When I first walked in to Constance Theatre, I first noticed the modern sculptures that had been placed in the lobby. I felt like the placement of these sculptures allowed me to get in an artistic mindset and prepared me to observe the play as a work of art. After admiring the sculptures for a while, I made my way to my seat. Fortunately, I was in a front center seat, so I had an unparalleled view of the stage. I think this allowed me to truly immerse myself in the play, because it felt as if I were a part of it. When the actors looked out into the audience, it was as though they were looking at me. While I didn't register the size of the auditorium at the time, in retrospect it was perfect. It was small enough that I could focus on the play without distraction, but large enough that I could still feel a sense of community with my fellow play-goers. This experience has shown me how place can influence an experience. The make-up of the theatre was almost as important to my enjoyment of the play as the play itself.

The Social Experiance

I had the opportunity to attend this performance with two people I know, and I think that made me appreciate this play more than I would've been able to had I gone alone. Being able to sit next to people I was comfortable with and already knew allowed me to focus on the play and helped create a relaxed environment. In addition, seeing this play with my friends gave me people to talk about it with afterwards. After we watched the play, we debated its pros and cons and had an analytic discussion about what we liked and didn't like, which helped me put the play in perspective and appreciate it. It also allowed me to see the performance from other people's views, which was interesting. Community is built through shared experiences. It would be incredibly difficult to connect with others without them, and as we live in community and human connection is arguably an important part of happiness, shared experiences are important for the good life.

The Cultural and Intellectual Experiance

This play had obvious social implications, some of which are directly applicable to events that are occurring today even though the play was set in the late 1800s/early 1900s. Various issues were addressed, from censorship to the gape between the rich and the poor and how people are able to exploit said gape for their own personal gain.

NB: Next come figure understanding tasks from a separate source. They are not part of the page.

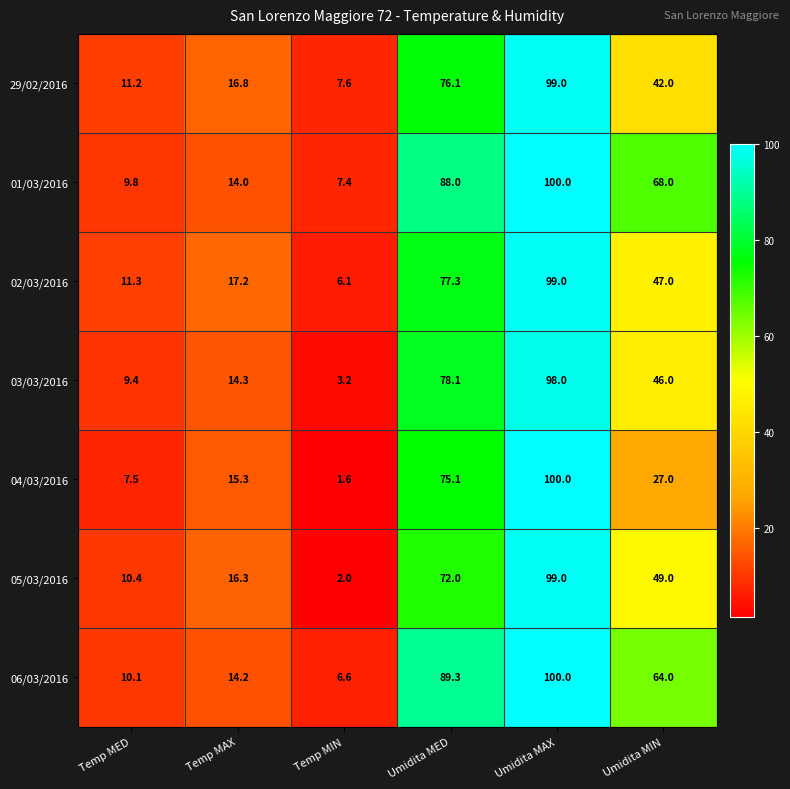

At Temp MAX, list the series in order from largest to smallest.

02/03/2016, 29/02/2016, 05/03/2016, 04/03/2016, 03/03/2016, 06/03/2016, 01/03/2016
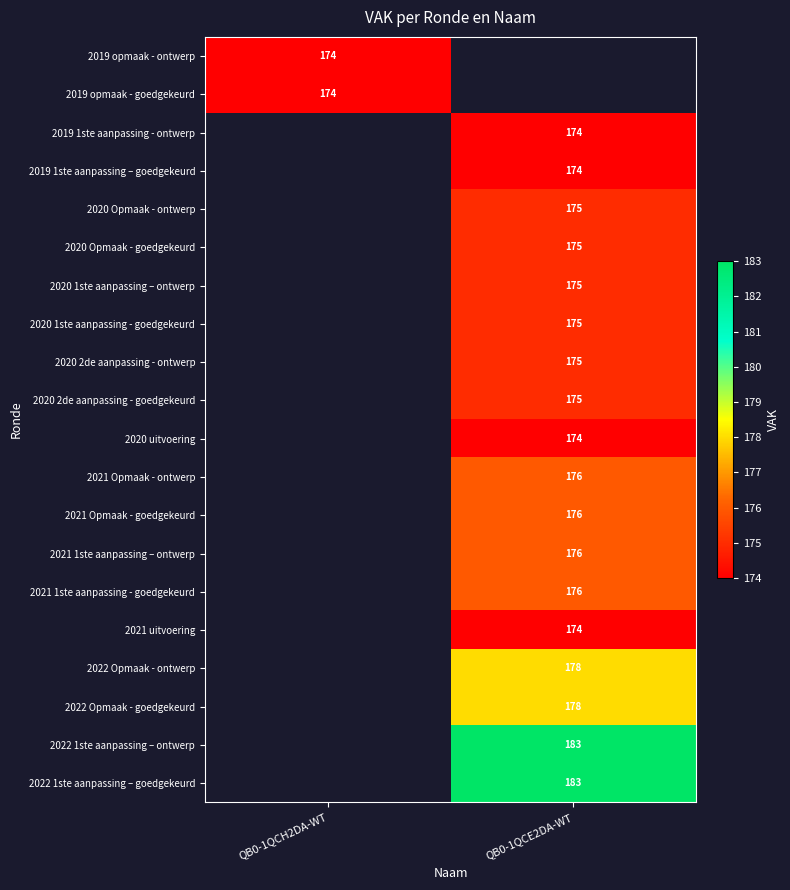

How many data points does each series have?

2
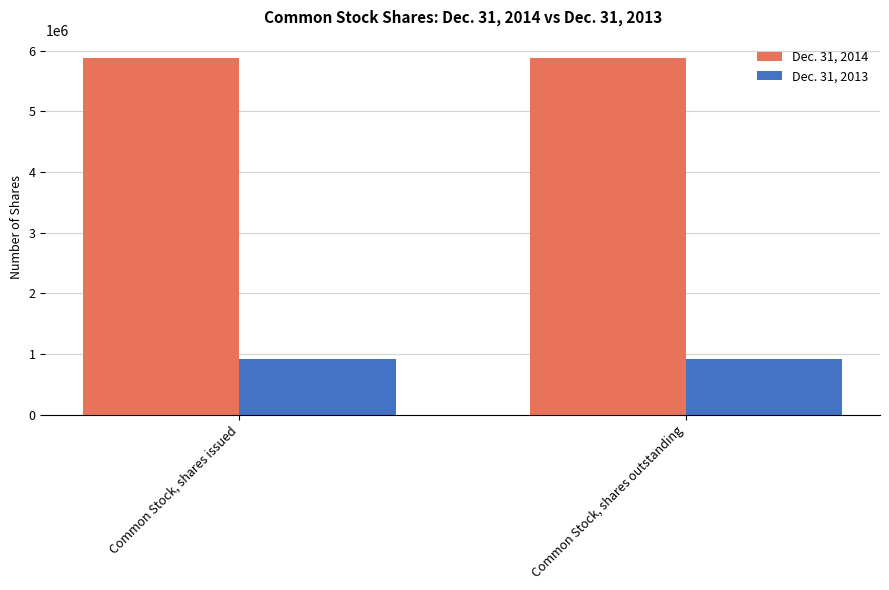

What is the sum of the Dec. 31, 2013 values at Common Stock, shares issued and Common Stock, shares outstanding?

1822512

Before watching the performance, I knew that these issues affected many people, even today, but it was hard to truly envision the people they affected or how these problems arose in the first place. The play made it easy to see how the issues it addressed exist all around us, sometimes without us even realizing it. This experience helped me understand some of the many troubles that are plaguing our society that I don't always think about. Many of the issues raised in the play, such as income inequality and censorship, directly relate to things that are happening in our country today.

The Emotional Experiance

The Divine: A Play for Sarah Bernhardt tackles myriad dark problems, including sexual abuse and child labor. From the beginning, the audience is exposed to situations that appear hopeless. However, even in the bleakest scenes, the play reminds us that there is light in the darkest of places. Sarah Bernhardt, specifically, provides catharsis the audience with catharsis. She goes head to head with many of the problems that harm the other characters, and refuses to compromise her (and the audience's) values. She makes those watching believe that they too can overcome the forces that work against them, and gives the viewer a sense of hope.